▶ **Texte fourni**
▬▬▬
B. L’omission de la nécessité d’une dérogation « espèces protégées »

La seconde illégalité sanctionnée découle directement de la première. Le code de l’urbanisme impose au demandeur d’un permis de construire d’indiquer si les travaux nécessitent une dérogation au titre de l’article L. 411-2 du code de l’environnement, notamment en cas de destruction d’habitat d’une espèce protégée. L’instruction a permis d’établir que le projet entraînait la destruction d’une partie de l’habitat de la Pie-grièche écorcheur, espèce protégée.

Le juge en déduit logiquement que le projet nécessitait une telle dérogation. L’évaluation d’incidences produite, bien qu’insuffisante, le laissait d’ailleurs clairement entendre en mentionnant cette destruction. Dès lors, l’absence de cette information dans le formulaire de demande de permis de construire constituait une violation du k) de l’article R. 431-5 du code de l’urbanisme. Cette omission, en dissimulant une contrainte juridique majeure, a également faussé l’appréciation de l’administration, qui n’a pas été mise en mesure d’exercer son contrôle sur ce point précis.

II. Le choix de la régularisation plutôt que de l’annulation

Face aux illégalités constatées, la cour n’opte pas pour une annulation sèche de l’autorisation d’urbanisme. Elle identifie un troisième vice tenant à l’insuffisance des prescriptions environnementales de l’arrêté (A), puis met en œuvre son pouvoir de surseoir à statuer afin de permettre la correction de l’ensemble des vices (B).
▬▬▬
▶ **Données à analyser**
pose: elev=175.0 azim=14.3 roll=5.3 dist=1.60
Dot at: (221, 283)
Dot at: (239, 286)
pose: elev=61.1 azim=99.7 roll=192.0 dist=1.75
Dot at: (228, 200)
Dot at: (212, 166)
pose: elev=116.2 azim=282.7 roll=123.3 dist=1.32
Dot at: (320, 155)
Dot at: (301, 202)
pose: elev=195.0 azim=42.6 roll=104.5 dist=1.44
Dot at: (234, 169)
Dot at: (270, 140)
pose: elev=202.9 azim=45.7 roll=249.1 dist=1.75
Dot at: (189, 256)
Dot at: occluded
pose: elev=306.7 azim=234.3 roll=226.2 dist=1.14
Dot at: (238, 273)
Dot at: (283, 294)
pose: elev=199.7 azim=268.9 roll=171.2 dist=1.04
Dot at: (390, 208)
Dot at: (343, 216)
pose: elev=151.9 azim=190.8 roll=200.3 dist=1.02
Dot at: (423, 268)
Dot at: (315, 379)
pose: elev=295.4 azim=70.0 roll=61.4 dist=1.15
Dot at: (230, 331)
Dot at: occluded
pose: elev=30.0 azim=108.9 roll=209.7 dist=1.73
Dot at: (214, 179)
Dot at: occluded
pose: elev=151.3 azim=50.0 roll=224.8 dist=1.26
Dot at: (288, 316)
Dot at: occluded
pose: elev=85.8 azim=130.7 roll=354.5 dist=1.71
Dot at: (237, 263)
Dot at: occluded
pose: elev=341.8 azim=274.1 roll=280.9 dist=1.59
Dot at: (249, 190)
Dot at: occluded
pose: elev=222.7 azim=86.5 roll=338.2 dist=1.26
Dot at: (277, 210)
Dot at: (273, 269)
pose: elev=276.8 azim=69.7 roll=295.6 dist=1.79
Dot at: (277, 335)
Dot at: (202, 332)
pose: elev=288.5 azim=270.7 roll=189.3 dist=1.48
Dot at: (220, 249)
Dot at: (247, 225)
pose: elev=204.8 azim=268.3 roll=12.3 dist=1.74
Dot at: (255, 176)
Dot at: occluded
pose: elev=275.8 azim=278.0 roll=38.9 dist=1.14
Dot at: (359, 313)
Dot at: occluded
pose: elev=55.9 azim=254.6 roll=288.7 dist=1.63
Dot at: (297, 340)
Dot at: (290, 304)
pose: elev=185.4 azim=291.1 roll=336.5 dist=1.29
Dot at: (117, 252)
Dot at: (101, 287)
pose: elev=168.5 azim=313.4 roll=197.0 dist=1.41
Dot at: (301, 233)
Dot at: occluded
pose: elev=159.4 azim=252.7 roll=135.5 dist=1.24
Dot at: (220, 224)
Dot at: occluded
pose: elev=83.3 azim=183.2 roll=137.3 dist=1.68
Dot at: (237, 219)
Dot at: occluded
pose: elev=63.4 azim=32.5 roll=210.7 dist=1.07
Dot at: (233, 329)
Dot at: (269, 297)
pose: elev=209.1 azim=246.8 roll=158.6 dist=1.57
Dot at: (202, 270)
▬▬▬
Recopiez intégralement le texte fourni, sans en modifier un seul mot.

▶ **Zone de réponse**
B. L’omission de la nécessité d’une dérogation « espèces protégées »

La seconde illégalité sanctionnée découle directement de la première. Le code de l’urbanisme impose au demandeur d’un permis de construire d’indiquer si les travaux nécessitent une dérogation au titre de l’article L. 411-2 du code de l’environnement, notamment en cas de destruction d’habitat d’une espèce protégée. L’instruction a permis d’établir que le projet entraînait la destruction d’une partie de l’habitat de la Pie-grièche écorcheur, espèce protégée.

Le juge en déduit logiquement que le projet nécessitait une telle dérogation. L’évaluation d’incidences produite, bien qu’insuffisante, le laissait d’ailleurs clairement entendre en mentionnant cette destruction. Dès lors, l’absence de cette information dans le formulaire de demande de permis de construire constituait une violation du k) de l’article R. 431-5 du code de l’urbanisme. Cette omission, en dissimulant une contrainte juridique majeure, a également faussé l’appréciation de l’administration, qui n’a pas été mise en mesure d’exercer son contrôle sur ce point précis.

II. Le choix de la régularisation plutôt que de l’annulation

Face aux illégalités constatées, la cour n’opte pas pour une annulation sèche de l’autorisation d’urbanisme. Elle identifie un troisième vice tenant à l’insuffisance des prescriptions environnementales de l’arrêté (A), puis met en œuvre son pouvoir de surseoir à statuer afin de permettre la correction de l’ensemble des vices (B).